A un moment, en février [2017], alors que Witko, Tufawon et moi rentrions d’un voyage [pour appeler les banques à désinvestir du DAPL], nos amis Yazz et Sage, et quelques autres nous dirent ‘nous avons une idée’. Ils avaient un papier, divisé en trois sections, l’une appelée ‘semaines’, l’autre ‘mois’ et la troisième ‘années’. J’ai demandé ‘qu’est-ce que c’est que ça?’ Et ils me dirent ‘si tu dois faire de la prison, combien de temps est tu prêt à faire, pour arrêter cet oléoduc?’ J’ai regardé et pensé ‘pas de prison du tout’. Nous souffrions de sévère paranoïa, nous étions tout le temps fatigués, il faisait froid, et il y avait beaucoup de choses qui n’ont pas été filmées par la caméra: nous avons combattu les flics à de nombreuses reprises, sur le pont. Et à ce moment-là nous étions arrêtés la plupart du temps, alors j’ai regardé le papier et j’ai dit ‘des années’. Et ce n’est pas pour me vanter, ce n’est pas pour être vu comme un grand guerrier, je ne me considère pas comme un guerrier. Je veux dire, j’aurai préféré des semaines, mais j’ai réfléchi, ‘si je veux faire ça, c’est le moment de me sacrifier’. Et seuls Sage et moi avons choisi les années. Chaque catégorie avait un rôle à jouer dans notre plan. Enfin, il y a eu une réunion de femmes, quelques jours plus tard, certaines de mes tantes étaient venues pour partager leur sagesse avec ces jeunes femmes, et elles ont acquis un certain pouvoir dans les camps, ça faisait plaisir à voir. Quand je dis ‘mes tantes’, il s’agit de Madonna Thunderhawk et de Marbella Philips. Elles étaient dans ce camp de femmes. Nous sommes allés les voir avec nos plans pour leur demander conseil, parce que ces femmes étaient à Wounded Knee en 1973, et depuis, elles ont accompli tellement pour le mouvement. Alors, je leur ai demandé ce qu’elles pensaient. Et elles me dirent ‘vous êtes trop jeunes, nous n’avons pas besoin de vous en prison pour le moment. Il y a déjà suffisamment d’entre nous en prison.’ Et j’étais troublé. Je ne savais pas ce que je devais en penser. Et elles ne voulaient vraiment pas qu’on le fasse. Alors, nous les avons écoutées. Parce que nous les estimons, que nous estimons leurs opinions et leur sagesse. Donc, nous n’avons pas mis notre plan en pratique, nous en avons essayé un autre, qui n’a même pas marché. Les flics avaient fini par le découvrir. C’était fin février, quand ils ont fermé les camps. Et ils avaient creusé en mars. Mais depuis cette décision, j’y pense tous les jours.

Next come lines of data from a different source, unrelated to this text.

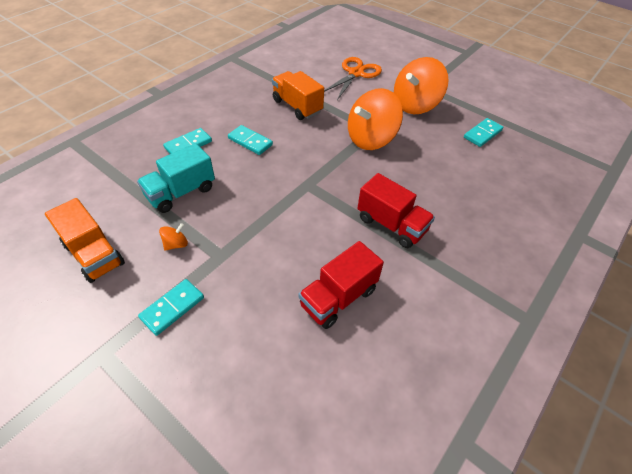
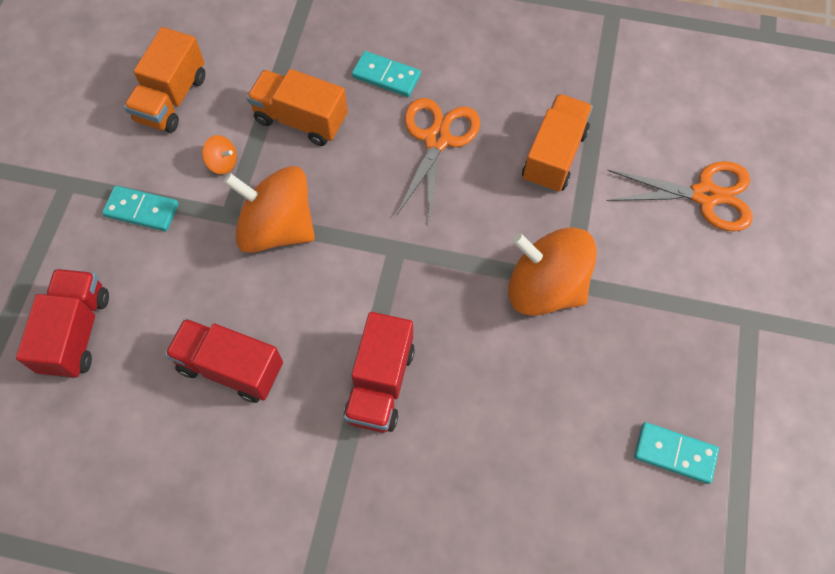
camera: 65 degrees right, 15 degrees up
(181, 192) = (301, 119): turquoise truck -> orange truck
(246, 395) = (76, 332): none -> red truck
(250, 141) = (437, 139): turquoise domino -> orange scissors
(415, 105) = (681, 320): orange spinning top -> orange spinning top (277, 228)

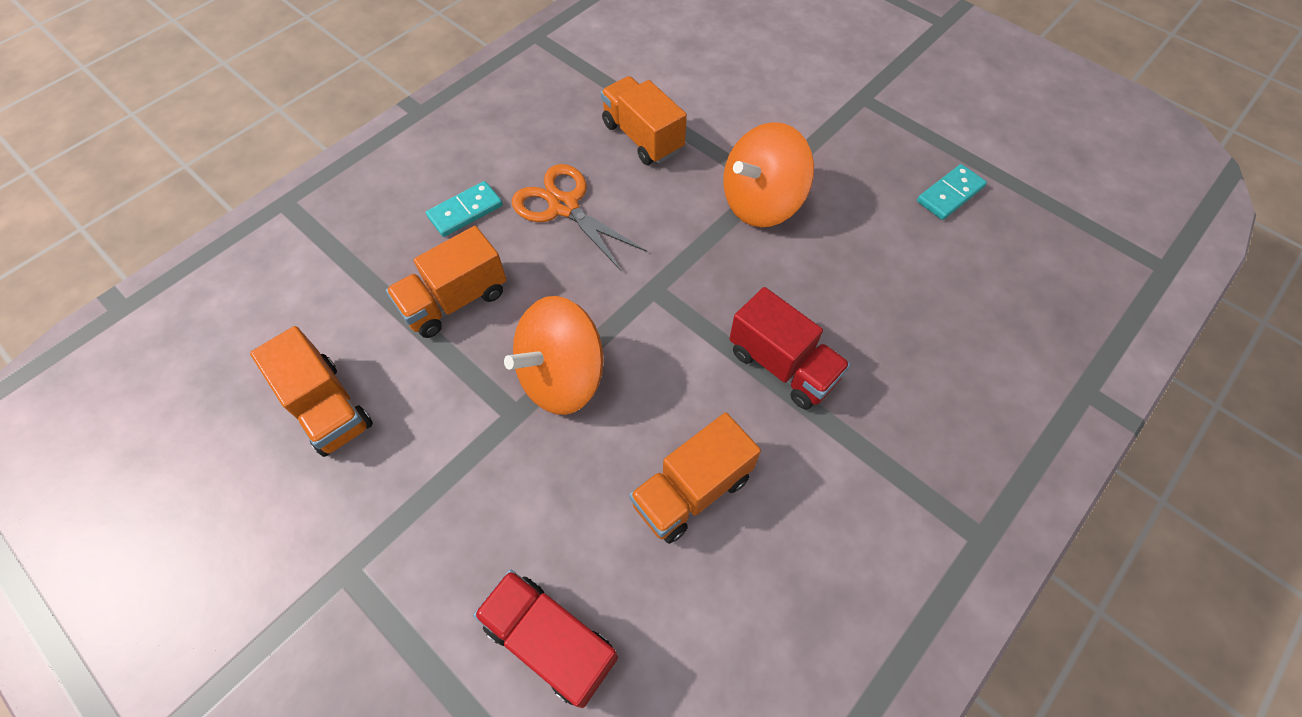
camera: 60 degrees left, 5 degrees down
(142, 210) = (444, 500): turquoise domino -> none
(222, 163) = (448, 393): orange spinning top -> none
(230, 367) = (691, 490): red truck -> orange truck
(704, 195) = (744, 69): orange scissors -> none

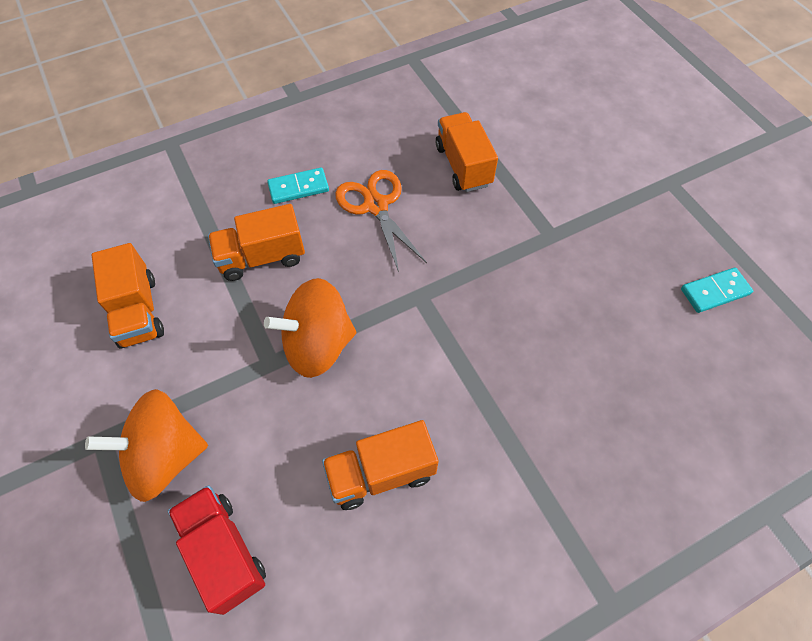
camera: 20 degrees right, 0 degrees up
(761, 202) = (540, 249): orange spinning top -> orange spinning top (165, 456)
(782, 365) = (500, 395): red truck -> none

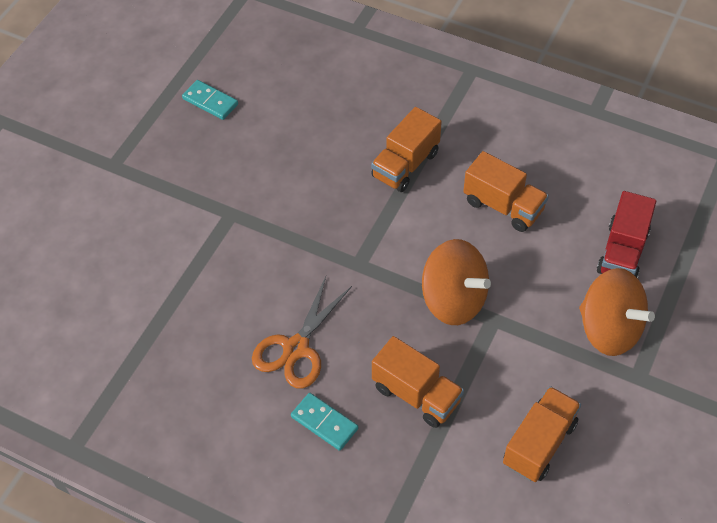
camera: 125 degrees left, 5 degrees down
(463, 165) = (199, 312): orange truck -> orange truck (405, 165)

Ce qui reste, c’est le tourment et les regrets. Je ne pense pas que nous avons gagné. Je pense que nous avons perdu, nous avons perdu notre combat. Et j’en sais quelque chose, des combats perdus!

Je ne connais pas la réponse, je ne veux pas prétendre connaître les réponses. Je sais ce que j’ai à faire en tant que jeune Autochtone. C’est un honneur d’être ici, avec ces gens, je me sens honoré d’être ici avec vous, et c’est un honneur pour moi de représenter ma Nation. Et je me suis rendu compte, il y a peu de temps, que nous devrons combattre chaque jour de notre vie, c’est quelque chose que je n’attends pas que vous compreniez, je ne pense pas que vous le comprendrez, mais c’est ce que nous devons faire, c’est ce que nous sommes. Et je pense que ça compense mon tourment, parce que je suis fier d’être la personne que je suis, et si fier d’avoir mes ancêtres coulant dans mes veines. Alors, je vais leur rendre honneur de la meilleure façon que je peux, chaque jour de ma vie. Et je continuerai à combattre, par la musique, par l’art, part les tribunaux, sur le front, pour le bien de la communauté, ou avec les jeunes.”